That's right, carrots. Didn't think they were too interesting, did you? As it turns out, they kind of are.
First of all, I should tell you that your vision of the standard, archetypal, original carrot is wholly inaccurate. Because you're thinking of an orange carrot, and orange carrots have only been around since the 17th Century, when they were developed as a political statement.

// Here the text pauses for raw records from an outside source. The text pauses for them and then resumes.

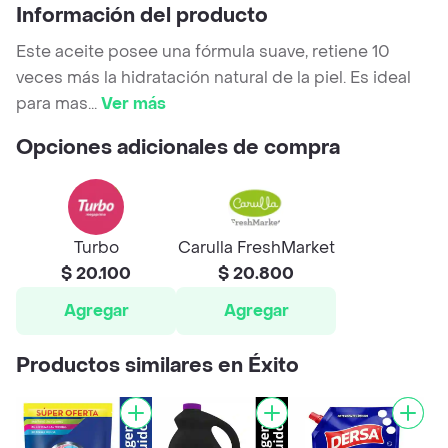
Información del producto
Este aceite posee una fórmula suave, retiene 10
veces más la hidratación natural de la piel. Es ideal
para mas
...
Ver más
Opciones adicionales de compra
Turbo
Carulla FreshMarket
$ 20.100
$ 20.800
Agregar
Agregar
Productos similares en Éxito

You read that right. They didn't have TV back then, so when they wanted to wow someone with propaganda, they had to pull out all the stops and start screwing with genetics. In this case, horticulturalists loyal to William of Orange, who had led the Dutch in kicking off a successful but eighty freaking year long war for independence.
|Peace whenever we get around to it!|
Years later, carrots would be partially responsible for the Royal Air Force's victory in the Battle of Britain during World War II. I'm not even joking. Don't give me that look.
|It makes you look like this|
See, the British had finally perfected radar and started using it as an early warning system for bombing raids. They'd send their pilots out to intercept bombers earlier than should have been possible, and the pilots were able to zero in on German planes fairly easily despite it being really goddamn dark out. It was enough to make a Nazi suspicious.
So, the British government created an urban legend. They released false information saying that they had discovered extraordinary benefits that a diet rich in carrots would provide to your eyes, and specifically to your night vision. They claimed, outrageously, that carrots could make you see in the dark!
|"GOOD THING WE EAT CARROTS, RIGHT GUYS? *snicker*"|
Not bad for a vegetable, right? Carrots became orange for strictly political purposes several hundred years ago, and they remain orange to this day. Around fifty years ago, they were said to improve night vision - a rumor started for strictly military purposes which remains common knowledge today.
A rumor which may have helped the Allies win World War II.